Reward Manager#

The Reward Manager handles computing, combining, and logging reward components in your RL environment. It provides a clean way to define multi-objective rewards with automatic tracking and tensorboard logging.

You can see a full example using the reward manager in examples/simple.

Overview#

The Reward Manager allows you to:

  • Define multiple reward components with individual weights

  • Automatically sum rewards and track individual contributions

  • Log rewards to tensorboard for analysis

  • Dynamically adjust rewards during training (curriculum learning)

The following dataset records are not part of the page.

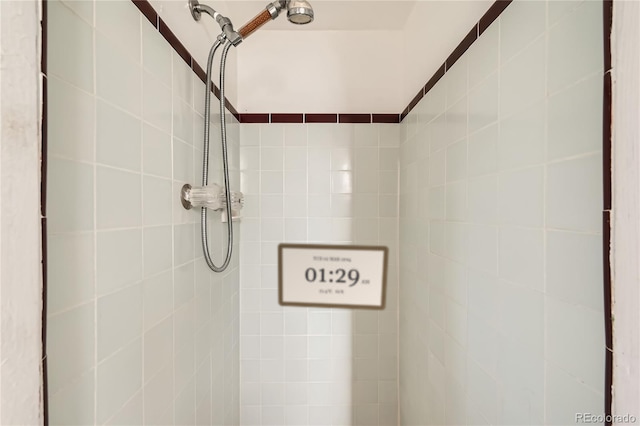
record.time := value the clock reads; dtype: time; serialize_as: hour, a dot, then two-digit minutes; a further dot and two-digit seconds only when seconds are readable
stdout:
1.29
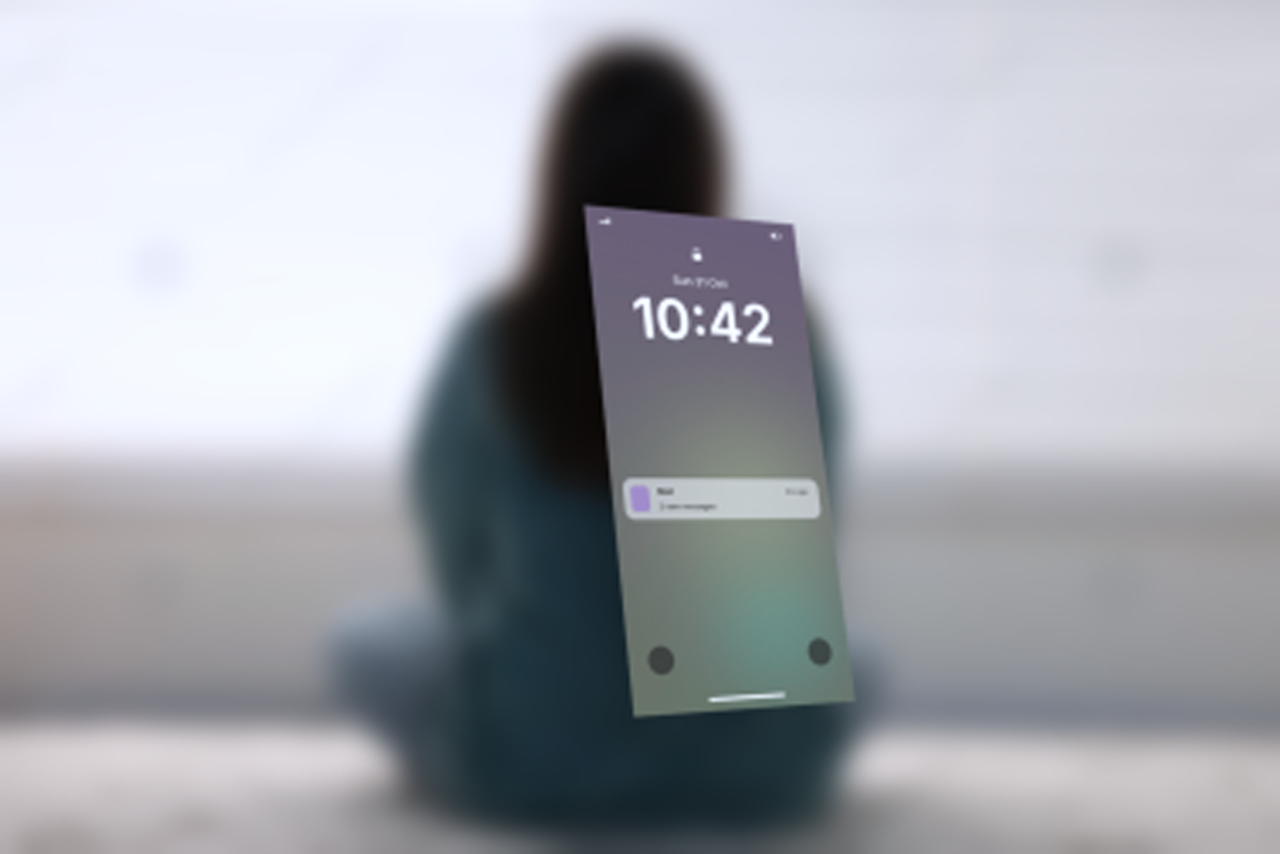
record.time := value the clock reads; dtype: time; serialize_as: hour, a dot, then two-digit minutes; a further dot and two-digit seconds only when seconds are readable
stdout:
10.42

  • Reuse common reward functions from the MDP library

Basic Usage#

from genesis_forge.managers import RewardManager
from genesis_forge.mdp import rewards

class MyEnv(ManagedEnvironment):
    def config(self):
        RewardManager(
            self,
            cfg={
                "height": {
                    "weight": -1.0,            # Weight/scale
                    "fn": rewards.base_height, # Reward function
                    "params": {                # Params to the reward function
                        "target_height": 0.3
                    }
                },
                "flat_orientation": {
                    "fn": rewards.flat_orientation_l2,
                    "weight": -1.0,
                },
            },
        )

Reward Configuration#

Each reward config item requires:

  • fn: A function that computes the reward

  • weight: Multiplier for this component (can be negative for penalties)

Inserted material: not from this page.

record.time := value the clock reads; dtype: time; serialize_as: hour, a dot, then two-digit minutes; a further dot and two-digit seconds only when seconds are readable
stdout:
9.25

  • params (optional): Additional parameters to pass to the function

RewardManager(
    self,
    cfg={
        "height_tracking": {
            "weight": -10.0,  # Strong penalty for wrong height
            "fn": rewards.base_height,
            "params": {
                "target_height": 0.35,  # Pass target to function
            },
        },
    },
)

Built-in Reward Functions#

Genesis Forge provides many common reward functions in genesis_forge.mdp.rewards:

Custom Reward Functions#

A custom reward function takes in the environment as the first parameter, as well as any other parameter which will be defined in the params dict at the RewardManager. The returned value should be a tensor (shape: (num_envs,)) with a float value for each environment.

Simple Custom Rewards#

def my_custom_reward(env):
    """Reward for staying near origin."""
    distance = torch.norm(env.robot.get_pos()[:, :2], dim=1)
    return torch.exp(-distance)

RewardManager(
    self,
    cfg={
        "stay_centered": {
            "fn": my_custom_reward,
            "weight": 0.5,
        },
    },
)

Rewards with Parameters#

def target_height_reward(env, target_height: float):
    """Reward for reaching a target height."""
    base_pos = robot.get_pos()
    return torch.square(base_pos[:, 2] - target_height)

RewardManager(
    self,
    cfg={
        "height": {
            "weight": -5.0,
            "fn": target_height_reward,
            "params": {
                "target_height": 0.3
            },
        },
    },
)

Lambda Functions#

For simple one-liners, use lambda functions:

RewardManager(
    self,
    cfg={
        # Penalize high angular velocity
        "spin_penalty": {
            "fn": lambda env: torch.abs(env.robot.get_ang_vel()[:, 2]),
            "weight": -0.2,
        },
    },
)

Dynamic Reward Adjustment#

Curriculum Learning#

Adjust rewards based on training progress:

class MyEnv(ManagedEnvironment):
    def config(self):
        self.reward_manager = RewardManager(self, cfg={
            "forward_vel": {
                "weight": 1.0,
                "fn": ...,
            },
            "upright": {
                "weight": -1.5,
                "fn": ...,
            },
            "energy": {
                "weight": 0.0,
                "fn": ..,
            },
        })

    def step(self):
        self.update_curriculum()
        return super().step(actions)

    def update_curriculum(self):
        """Called periodically during training."""
        if self.step_count === 200:
            # Mid training: increase speed focus
            self.reward_manager.cfg["upright"].weight = -2.0
            self.reward_manager.cfg["forward_vel"].weight = 2.0
        elif self.step_count === 500:
            # Late training: add efficiency
            self.reward_manager.cfg["upright"].weight = -1.0
            self.reward_manager.cfg["forward_vel"].weight = 3.0
            self.reward_manager.cfg["energy"].weight = -0.01

Logging and Analysis#

By default, individual reward components are logged to the episode item in the extras/infos dict. For many RL frameworks, like rsl_rl and skrl, items there will automatically be logged to tensorboard, or simular system. Rewards will be placed under the “Rewards” section.

tensor board

Example tensorboard reward logging#

To disable logging, set logging_enabled to False. To change the extras dict key that reward items are logged to, set the extras_logging_key param on the environment.